Course pages 2014–15
No. of lectures: 11
Suggested hours of supervisions: 4
This course is useful for the Part II courses Advanced Graphics and Digital Signal Processing.
This course provides:
- an introduction to (IEEE) floating-point data representation and arithmetic;
- illustrations of how naïve implementations of obvious mathematics can go badly wrong;
- a study of several standard numerical algorithms.
An overall implicit aim is to encourage caution when using any floating-point value produced by a computer program. A variety of code fragments are provided and most are available in multiple languages. Students are strongly encouraged to experiment with these fragments.

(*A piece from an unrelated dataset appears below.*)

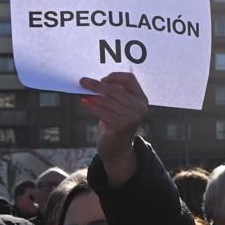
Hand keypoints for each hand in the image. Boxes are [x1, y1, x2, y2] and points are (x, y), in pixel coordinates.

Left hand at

- Integer and floating-point representation and arithmetic. Signed and unsigned integers and fixed-point; arithmetic, saturating arithmetic. Long division and multiplication. Floating point I/O in ASCII. What numbers are exactly representable in bases 2 and 10. Accuracy in terms of significant figures.
- IEEE floating-point arithmetic. Floating-point arithmetic, and the IEEE requirements. IEEE 754/854 floating point (32 and 64 bit); zeros, infinities, NaN. Overflow, underflow, progressive loss of significance. Rounding modes. Floating-point arithmetic is non-associative, and mathematical equivalences fail. Nonsensical results, e.g. sin(1e40). Difficulty in obtaining IEEE-quality in libraries.
- How floating-point computations diverge from real-number calculations. Absolute Error, Relative Error, Machine epsilon, Unit in Last Place (ulp). Finite computation: solving a quadratic. Summing a finite series. Rounding (round-off) and truncation (discretisation) error. Numerical differentiation; determining a good step size.
- Iteration and when to stop. Unbounded computation may produce unbounded errors. Solving equations by iteration and comparison to terminate it. Newton’s method. Order of convergence. Limit cycles. Why summing a Taylor series is problematic. Condition number, partial derivatives, backwards stability and chaos.
- Matrix Form Simultaneous Equations. Gaussian Elimination. Stability and pivoting improvements. Positive-definite. L/U and Cholesky decompositions. Doolittle/Crout method.
- Efficient Implementation Chebychev orthogonal basis (for power series economisation) Practical implementation of scientific (trig/log) functions. Comparison of Taylor, Chebychev and Cordic.
- Finite-Difference Time-Domain Simulation. Numerical simulation of SHM, charge/discharge, waves and other various examples (such as a Moniac Simulator).
- Circuit/Flow Analysis. Using a matrix representation of a linear flow circuit (water, electricity etc) to find steady state. Extensions for non-linear and time-varying branches as used by SPICE.
- Adaptive Methods and Custom Encodings A subset of the following topics will we be lectured. Details in handout. Arbitrary precision floating point, adaptive floating point, interval arithmetic. Rounding errors in PCM. Logarithmic and other non-linear representations. Their use in a-posteriori decision algorithms. Eg for rapid multiplication in Viterbi/Bayes and specialist ALUs (e.g. for low-density parity). Simulated Annealing. Non-linear spatial quantisation.
At the end of the course students should
- be able to convert simple decimal numbers to and from IEEE floating-point format, and to perform IEEE arithmetic on them;
- be able to identify problems with floating-point implementations of simple mathematical problems and know when incorrect solution is likely;
- be familiar with several key algorithms from the history of numerical analysis;
- decide how and when computation energy should be traded for accuracy;
- know to use a professionally-written package whenever possible (and still to treat claims of accuracy with suspicion).
Overton, M.L. (2001). Numerical computing with IEEE floating point arithmetic. SIAM.
Further reading - goes far beyond the course
Goldberg, D. (1991). What every computer scientist should know about floating-point arithmetic. ACM Computing Surveys, vol. 23, pp. 5-48.